Calls for more support for this group focused on creating trauma-informed teaching staff and mental health professionals with a better understanding of the impact of early childhood trauma and its associated conditions, such as Foetal alcohol spectrum disorders (FASD) and hypervigilance. It was suggested that therapeutic education could benefit all children, not just those who have experienced trauma or who are living in traumatic environments. Given the challenges faced by this group, it was felt that any review should focus on changing the support offered to this group, rather than changing the expectations of what care experienced young people can achieve.
Gaelic speakers and Gaelic Medium Education (GME)

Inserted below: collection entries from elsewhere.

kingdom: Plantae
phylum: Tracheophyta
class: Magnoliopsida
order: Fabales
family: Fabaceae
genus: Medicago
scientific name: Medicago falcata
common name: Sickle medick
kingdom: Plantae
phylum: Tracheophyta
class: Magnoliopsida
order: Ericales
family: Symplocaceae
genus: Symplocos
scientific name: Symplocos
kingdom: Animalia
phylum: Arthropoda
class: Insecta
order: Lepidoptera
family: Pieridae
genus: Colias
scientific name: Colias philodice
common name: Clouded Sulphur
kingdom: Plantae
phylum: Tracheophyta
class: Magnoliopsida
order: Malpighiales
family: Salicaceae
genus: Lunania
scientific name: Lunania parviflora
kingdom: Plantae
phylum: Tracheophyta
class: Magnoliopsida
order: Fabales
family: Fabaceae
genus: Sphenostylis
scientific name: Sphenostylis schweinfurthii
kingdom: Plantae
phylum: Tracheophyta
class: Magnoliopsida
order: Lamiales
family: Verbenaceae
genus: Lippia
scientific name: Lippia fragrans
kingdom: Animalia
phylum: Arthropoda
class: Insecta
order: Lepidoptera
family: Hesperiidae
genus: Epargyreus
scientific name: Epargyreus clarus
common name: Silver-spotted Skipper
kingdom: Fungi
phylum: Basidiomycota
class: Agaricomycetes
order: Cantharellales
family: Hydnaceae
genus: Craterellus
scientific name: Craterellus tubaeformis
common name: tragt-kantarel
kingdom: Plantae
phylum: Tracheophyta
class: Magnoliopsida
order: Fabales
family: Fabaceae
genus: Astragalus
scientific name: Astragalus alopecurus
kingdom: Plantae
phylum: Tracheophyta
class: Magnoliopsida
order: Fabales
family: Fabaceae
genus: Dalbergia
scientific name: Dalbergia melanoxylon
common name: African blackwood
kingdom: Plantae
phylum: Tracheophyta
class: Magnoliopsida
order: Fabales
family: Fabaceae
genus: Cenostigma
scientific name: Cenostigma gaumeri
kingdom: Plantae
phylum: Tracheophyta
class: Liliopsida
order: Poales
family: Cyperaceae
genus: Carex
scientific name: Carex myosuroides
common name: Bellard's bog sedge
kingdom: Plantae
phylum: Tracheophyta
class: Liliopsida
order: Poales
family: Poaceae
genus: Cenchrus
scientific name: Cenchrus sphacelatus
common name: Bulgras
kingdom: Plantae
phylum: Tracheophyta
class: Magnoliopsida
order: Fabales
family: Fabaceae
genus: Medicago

The discussion included comments for and against Gaelic and Gaelic Medium Education. Those against felt funding for Gaelic schools could be better used elsewhere. Supporters felt Gaelic is part of the equalities agenda and that a rights-based approach would embed GME and ensure it has status and resources equal to English Medium Education (EME).
A few participants provided detailed responses about how Scotland could make further progress in GME. A key theme was workforce development, including: the need for greater staffing in GME schools; better, nationwide teacher recruitment and training in GME, including comprehensive ITE and subsequent CLPL and mentoring; and increasing skills in immersion strategies. Another theme was ensuring the curriculum allows exploration of Gaelic language and culture, with learning resources and support available in Gaelic and, ideally, originating in Gaelic and not just translated from EME.
More generally, there were calls for more Gaelic in schools, including: every child having the right to GME in early years education; for more progress to be made on teaching Gaelic as a modern language in EME; for immersion in Gaelic through Gaelic extra-curricular provision; incentives for taking exams in Gaelic; and improving certification in Gaelic. It was suggested that more exposure to Gaelic would create a virtuous circle of greater awareness, leading to more interest in GME as a profession. Other comments included ensuring Gaelic representation at all levels of education and education agencies, as well as many of the overarching themes seen through the lens of GME, for example, the need for more ASN support in GME, listening to young people in GME and what they want to learn, increased access to digital technology, and resourcing.